Вот почему Достоевский остаётся любимейшим нашим писателем, потому что в лабиринтах его книг есть двери, открыв которые можно пойти ко Христу. Пусть в последний миг своей жизни, но, как благоразумный разбойник, раскаяться и подняться к спасению. Замечательно написал Розанов: «О Достоевском никак не скажешь: "Мне до него нет дела". До Достоевского есть дело каждому: ибо никто не может быть равнодушен к своей душе. Достоевский не "он"… как всякий; Достоевский — я, грешный, дурной, слабый, падший, поднимающийся. По тому, что он есть я, и притом каждого человека я, — он встаёт с такою близостью, с такою теснотою к каждому, как этого вообще нет ни у одного писателя, кроме Лица и Книги, которых мы не упоминаем… Он говорил, как кричит сердцевина моей души».

Смело о своей нелюбви к Достоевскому писал ярый антихристианин Ленин: «На эту дрянь у меня нет свободного времени», «морализирующая блевотина», «покаянное кликушество», «пахучие произведения», «явно реакционная гадость». О «Бесах»: «Перечитал книгу и швырнул в сторону». «"Братьев Карамазовых" начал было читать и бросил: от сцен в монастыре стошнило». Но что взять с осатанелого безбожника, который способен был обронить фразу: «Всякий боженька есть труположество». Ленин и ненавидел Достоевского, прекрасно понимая могучую силу притяжения ко Христу, исходившую от великих книг великого писателя.

Хотя в церковь Фёдор Михайлович стал приходить только в конце жизни, Евангелие всегда оставалось для него главной книгой. Недавно к юбилею Достоевского в издательстве «Русский мир» вышел замечательный двухтомник. В первом томе факсимильно воспроизведён личный экземпляр Евангелия Достоевского, Новый Завет 1823 года издания, подаренный писателю в 1850 году жёнами декабристов в Тобольске по пути следования на каторгу. Кроме принадлежности великому Достоевскому, издание имеет несомненную библиографическую и историческую ценность, потому что в 1826 году продажа экземпляров перевода Нового Завета, об издании которого в 1815 году распорядился император Александр Первый, была прекращена. Но исключительно важно в этом издании то, что Евангелие содержит многочисленные отчёркивания карандашом, пометы чернилами, загибы страниц, сделанные Достоевским. Многие из них не очень хорошо видны в факсимильном воспроизведении, поэтому поля книги снабжены специальными указаниями публикаторов.

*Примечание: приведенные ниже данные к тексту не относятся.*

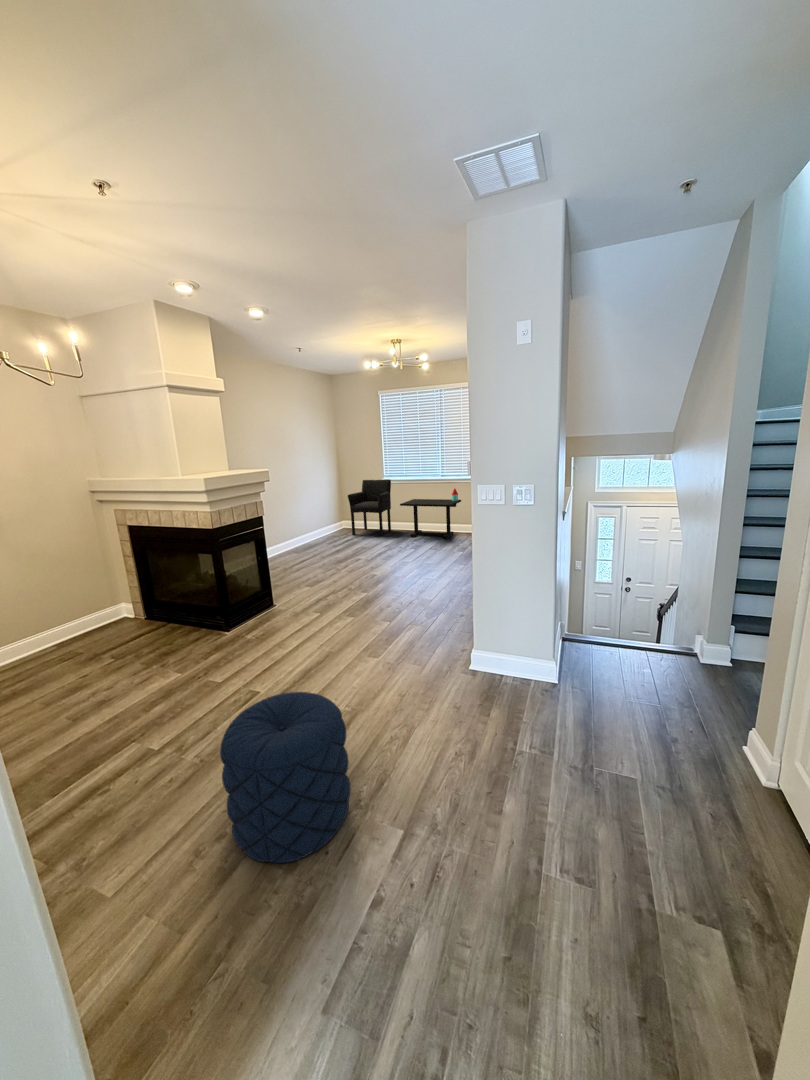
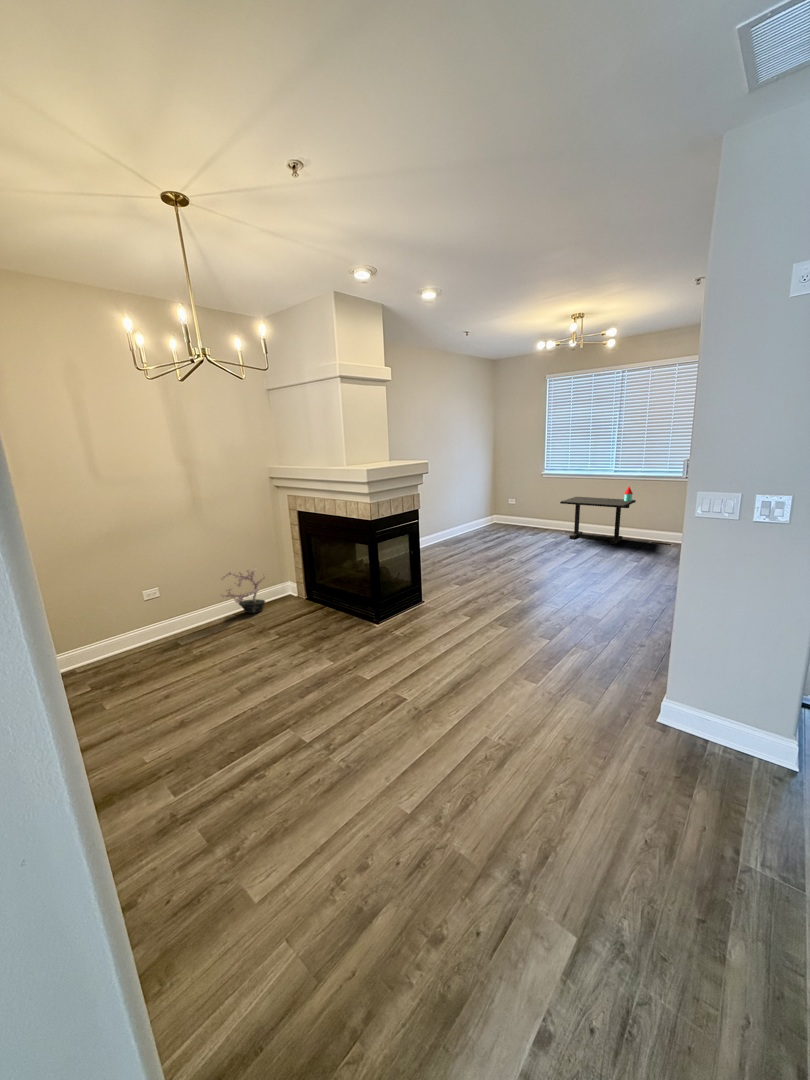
armchair: present [348,480,391,536] -> none [502,474,551,535]
potted plant: none [26,584,92,642] -> present [221,563,265,613]
pouf: present [220,692,351,863] -> none [367,722,509,933]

В статье В.Н.Захарова «Достоевский и Евангелие» проводится безспорная мысль, что Евангелие было главной книгой Достоевского. Статья В.Ф.Молчанова рассказывает об оптико-электронной реконструкции авторских маргиналий, вложенных в Евангелие Достоевского.

Не менее важны и интересны отмеченные Достоевским места из Нового Завета, где рассматриваются они сквозь призму отражения в творчестве писателя. Например, Б.Н.Тихомировым берётся отчеркнутая Достоевским цитата из Евангелия от Матфея, глава 1, стих 18—26, и здесь же приводится фрагмент из романа «Братья Карамазовы», появившийся, на взгляд комментатора, под влиянием процитированного евангельского текста. Очень кропотливая, ответственная и нужная работа!